二度寝して起きたら、トンデモナイ時間になっておって・・・必死になって書いておったらHPとMPが底を突いてしまったのじゃ・・・。
やはり、枕を変えたのが原因なのじゃろうかのう・・・。
まぁ、寝付きが良くなった事自体には、問題は無いんじゃがの?
まぁ、それは置いておいて、なのじゃ。
補足に入るのじゃ。
今日は2点。
まずは・・・狩人殿のことなのじゃ。
ネズミにろくな思い出がない狩人殿。
彼女は、旧2章で書いたように、マギマウスとの戦闘中、死にそうになったことがあったのじゃ。
その時の出来事が、未だに尾を引いておる、ということじゃの。
とは言っても、そこまで極端に苦手としているわけではないがの?
見た瞬間、少しだけ身体を硬直させてしまうのじゃ。
ほんの短い時間じゃが・・・の・・・。
・・・というか、某ネコ型ロボットのオマージュとして書いたのではないのじゃぞ?
最初に狩人殿がマギマウスに襲われた時は、単に、弱そうな魔物に負ける騎士たちを書きたかった故に、強くは無さそうな小さなネズミを登場させただけなのじゃ。
・・・それが気づくと、猫の獣人である狩人殿の苦手な魔物になっておったのは・・・どうしてじゃろうのう?
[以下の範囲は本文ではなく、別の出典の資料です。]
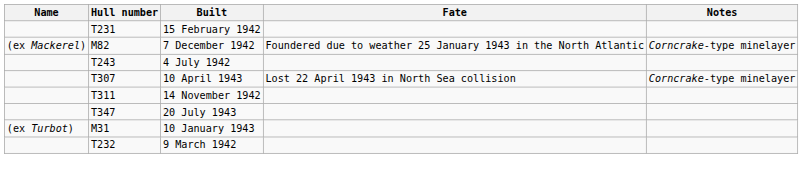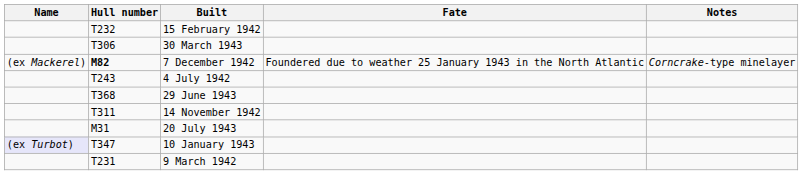15 February 1942 | Hull number: T231 -> T232
+ row: T306 | 30 March 1943
7 December 1942 | Hull number: normal -> bold
+ row: T368 | 29 June 1943
- row: T307 | 10 April 1943 | Lost 22 April 1943 in North Sea collision | Corncrake-type minelayer
20 July 1943 | Hull number: T347 -> M31
10 January 1943 | Name: no background -> lavender background
10 January 1943 | Hull number: M31 -> T347
9 March 1942 | Hull number: T232 -> T231
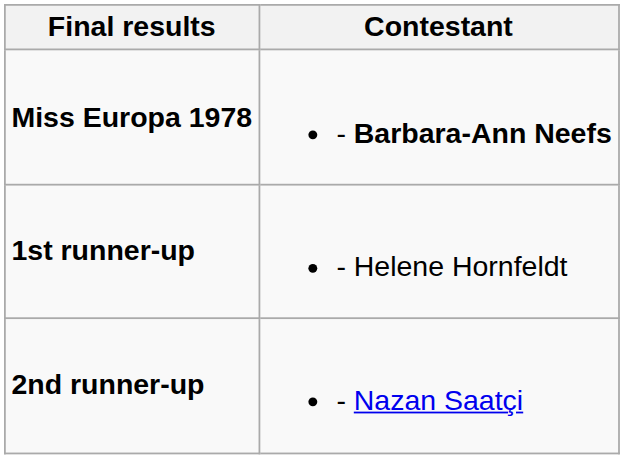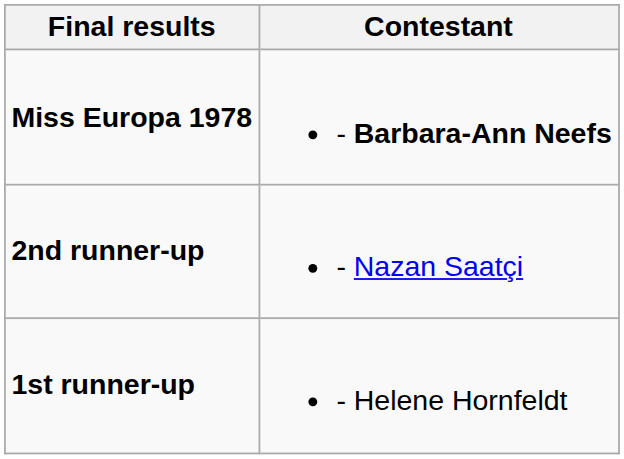rows swapped: 1st runner-up <-> 2nd runner-up
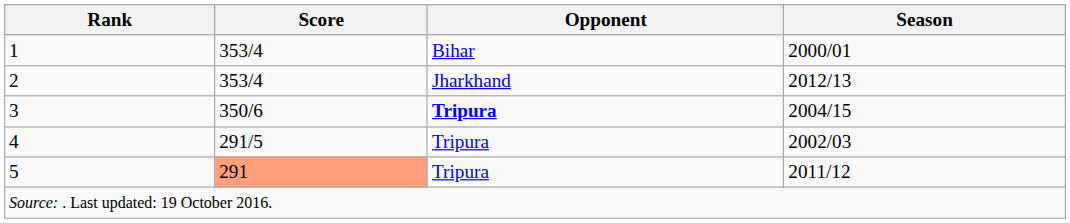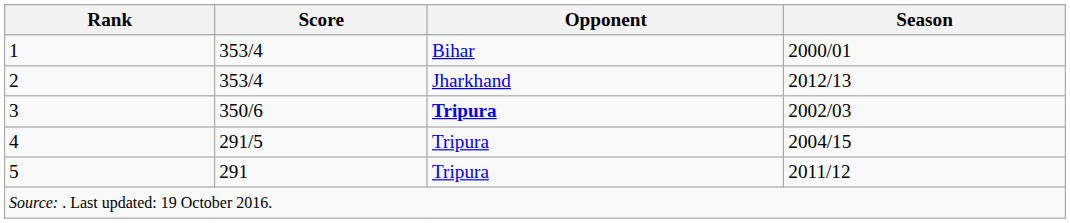3 | Season: 2004/15 -> 2002/03
4 | Season: 2002/03 -> 2004/15
5 | Score: lightsalmon background -> no background
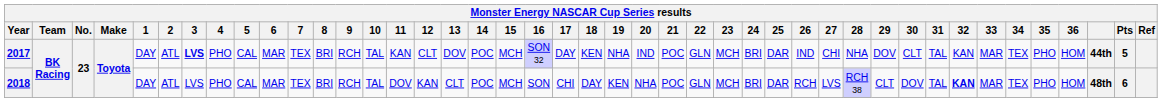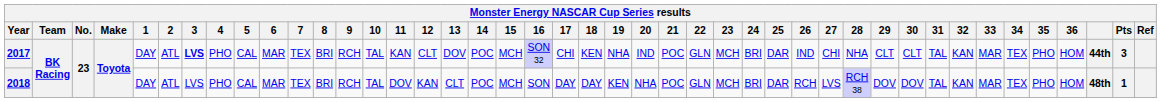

もしかすると、ネズミと猫というのは、物語の中では本来の関係が反転してしまう運命にあるのかも知れぬのう。
・・・う、うむ。この話はここまでなのじゃ!
で、次。
雪といえば、ユキ殿じゃと思うのじゃが・・・7.2章のメインストーリーで彼女を登場させる予定は無いのじゃ。
雪を見て興奮するのは、イブ嬢1人で十分じゃからの。
というか、ユキ殿の場合、サウスフォートレスでは、カタリナ殿に無断で下船しておった故、しばらく医務室からは出てこれない予定なのじゃ。
自業自得、というやつじゃろうのう。
まぁ、今日はこんなところなのじゃ。
・・・次回、『猫耳を食べられた狩人』乞うご期待!、なのじゃ?
・・・どうなのじゃろうのう?
狩人殿の頭から、猫耳が無くれば・・・・・・いや、あってもなくても、あんまり変わらないの。
狩人殿のあいでんてぃてぃーは、耳でも尻尾でもなく・・・その影の薄さ・・・いや、何でもないのじゃ!